■ **Aim of the task**: Copy the data below line for line with no changes, leaving out the pictures.

(Recorded data)
---------------

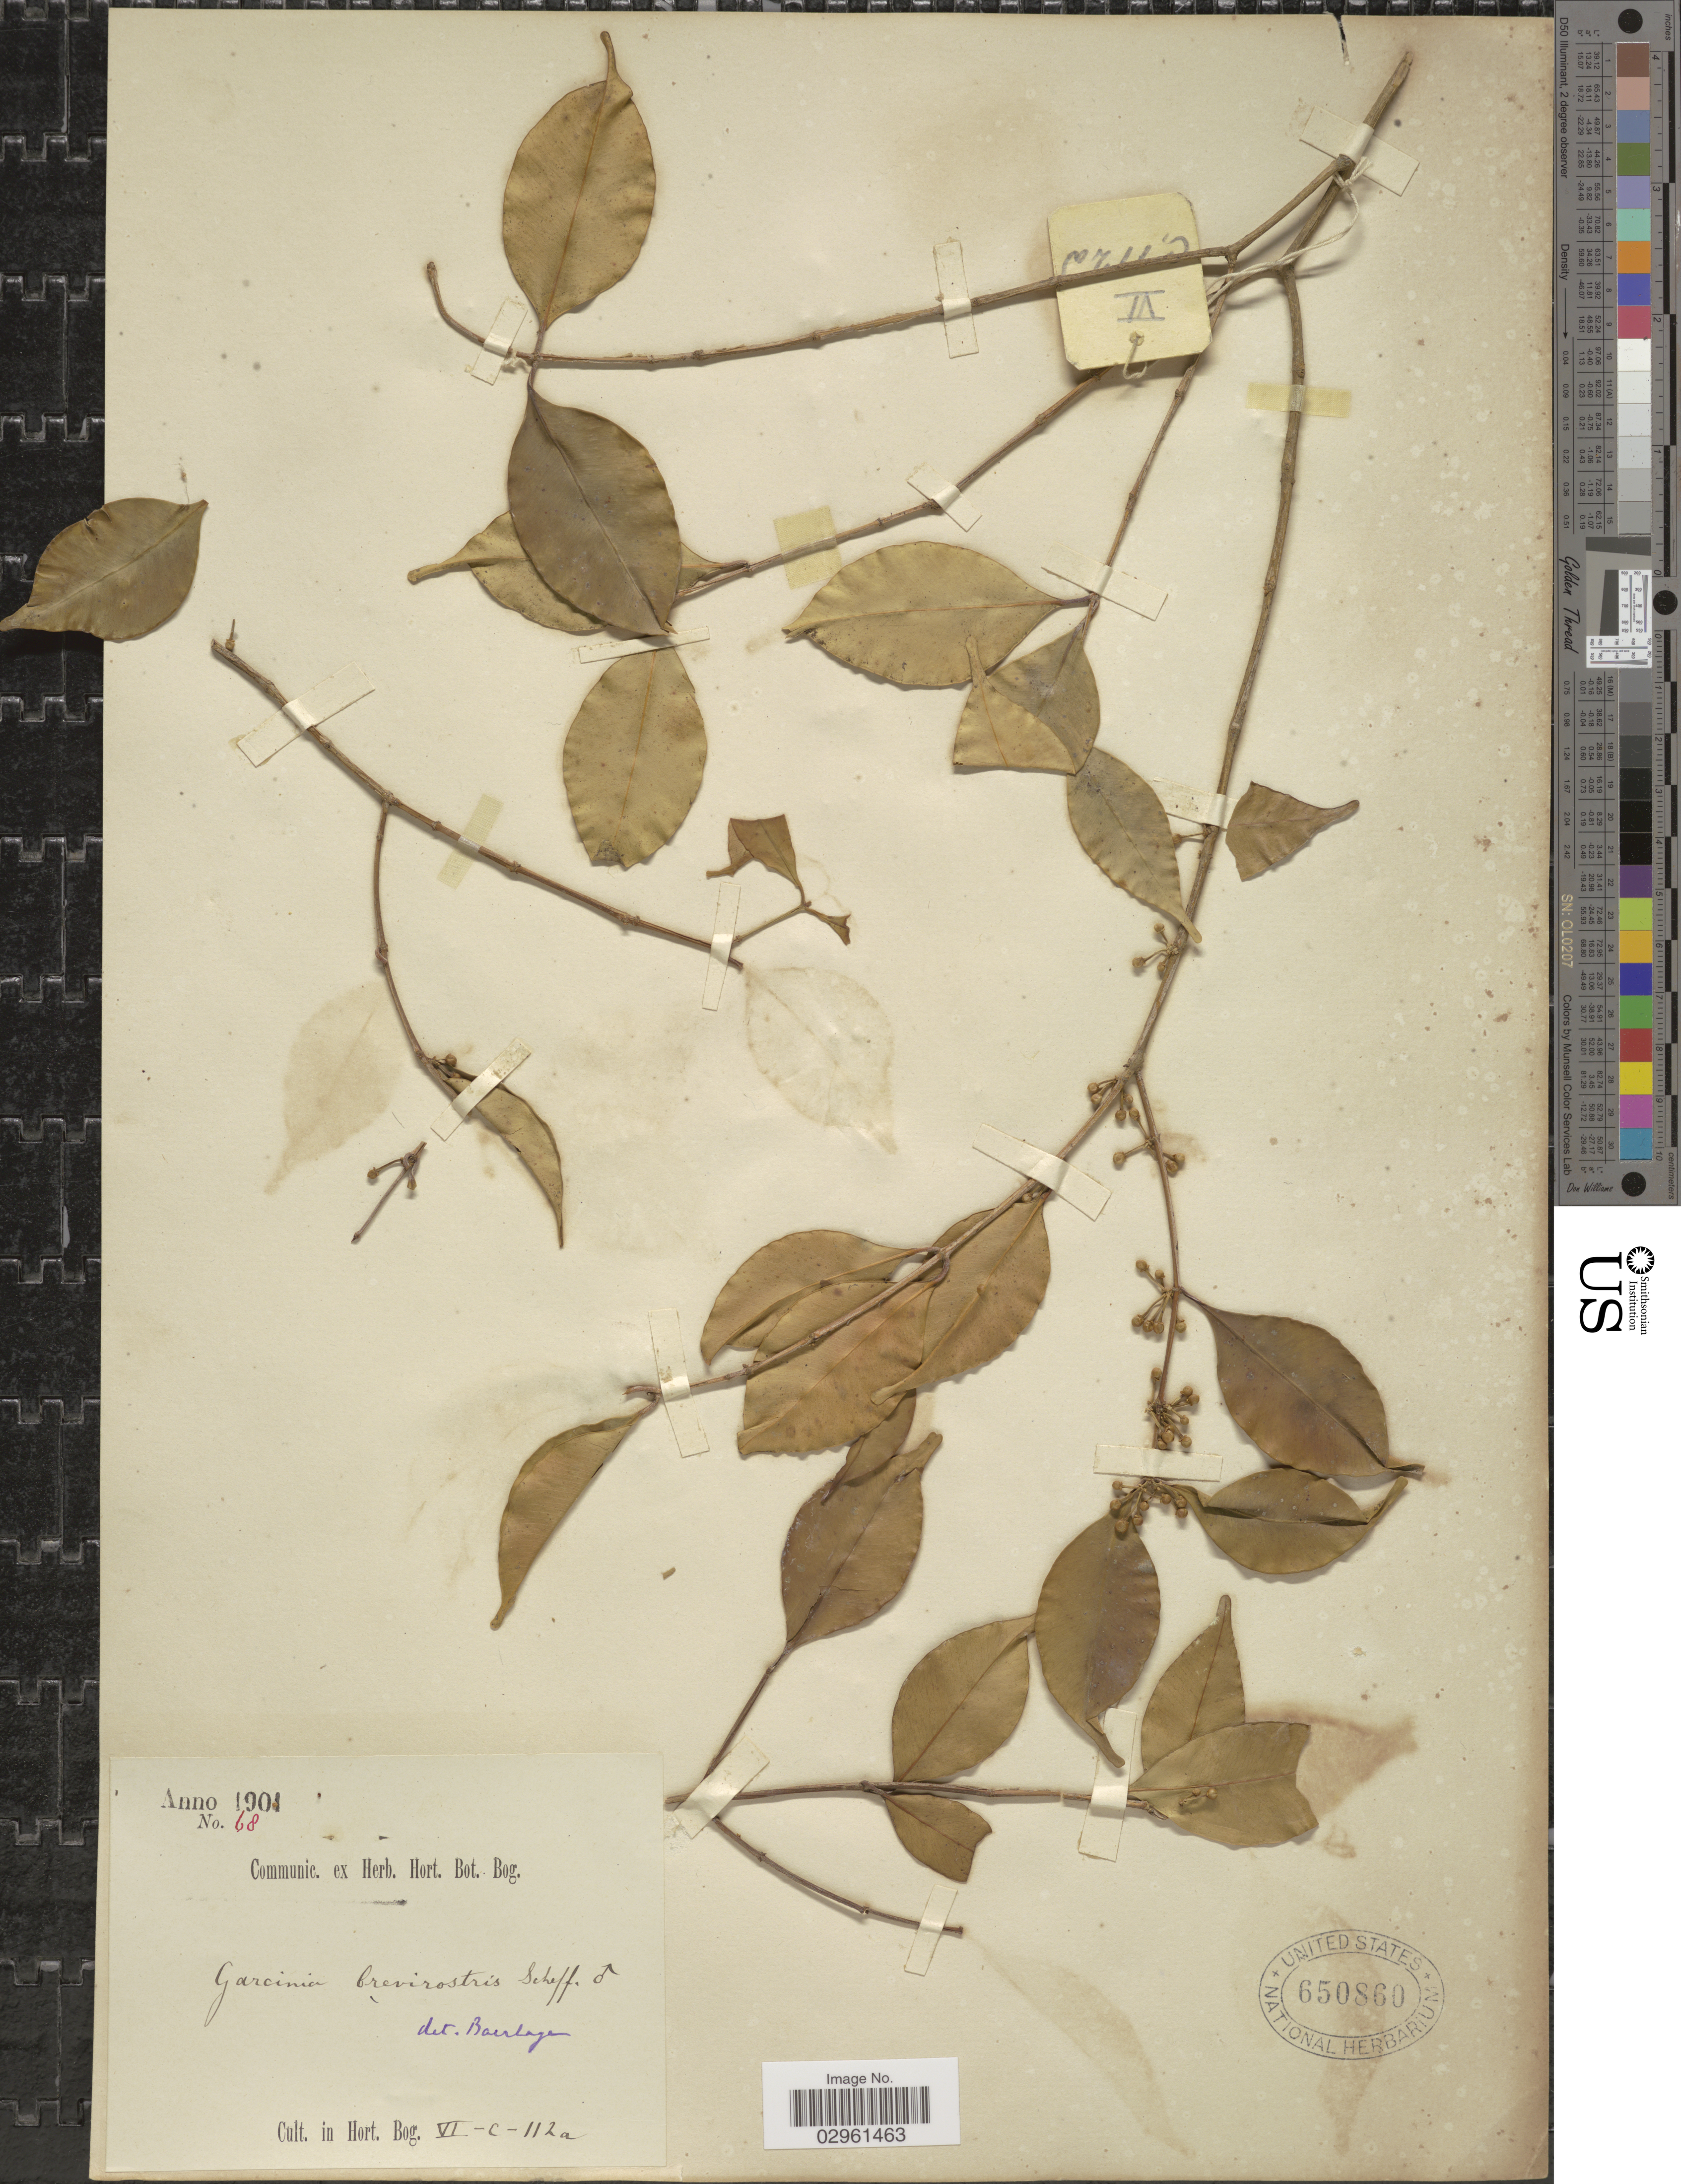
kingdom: Plantae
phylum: Tracheophyta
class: Magnoliopsida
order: Malpighiales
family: Clusiaceae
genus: Garcinia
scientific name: Garcinia brevirostris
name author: Scheff.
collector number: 68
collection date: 1901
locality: Cult. in Hort. Bog. VI-C-112a.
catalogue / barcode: US 650860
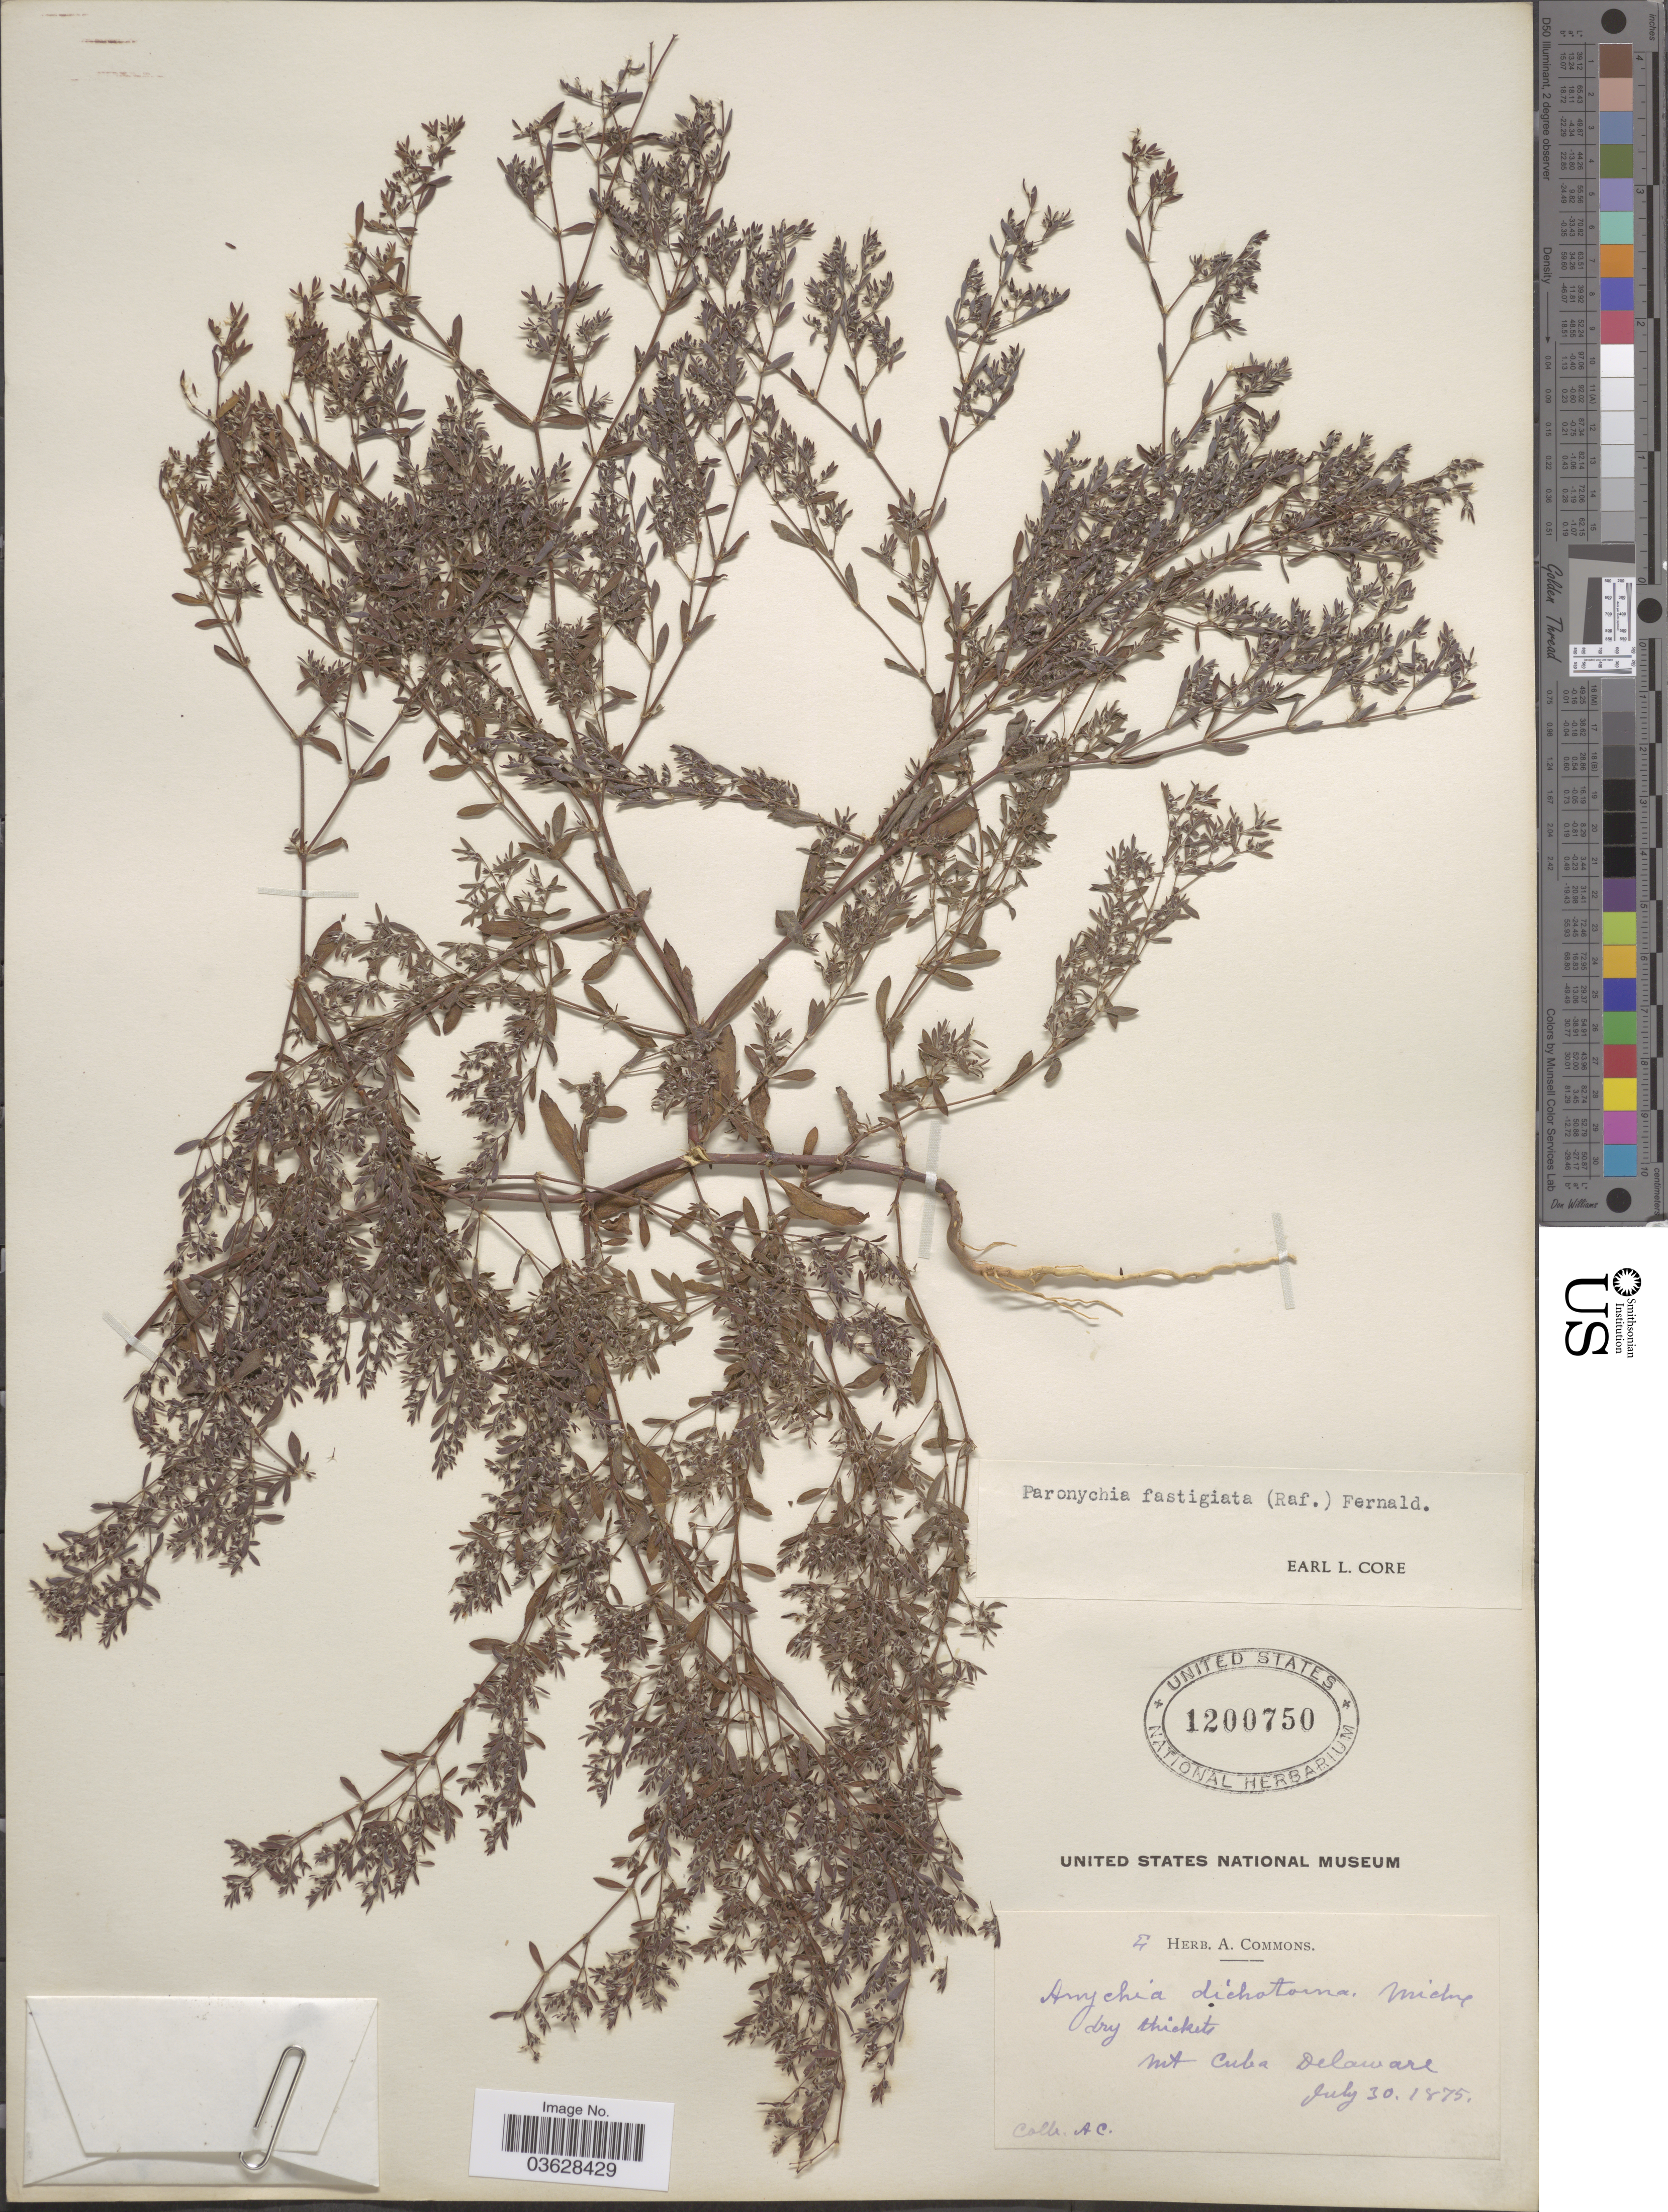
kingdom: Plantae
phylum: Tracheophyta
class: Magnoliopsida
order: Caryophyllales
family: Caryophyllaceae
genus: Paronychia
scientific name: Paronychia fastigiata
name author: (Raf.) Fernald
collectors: A. Commons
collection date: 1875-07-30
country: United States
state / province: Delaware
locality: Mt. Cuba.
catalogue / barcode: US 1200750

---------------

■ **Output of the exercise**:
kingdom: Plantae
phylum: Tracheophyta
class: Magnoliopsida
order: Malpighiales
family: Clusiaceae
genus: Garcinia
scientific name: Garcinia brevirostris
name author: Scheff.
collector number: 68
collection date: 1901
locality: Cult. in Hort. Bog. VI-C-112a.
catalogue / barcode: US 650860
kingdom: Plantae
phylum: Tracheophyta
class: Magnoliopsida
order: Caryophyllales
family: Caryophyllaceae
genus: Paronychia
scientific name: Paronychia fastigiata
name author: (Raf.) Fernald
collectors: A. Commons
collection date: 1875-07-30
country: United States
state / province: Delaware
locality: Mt. Cuba.
catalogue / barcode: US 1200750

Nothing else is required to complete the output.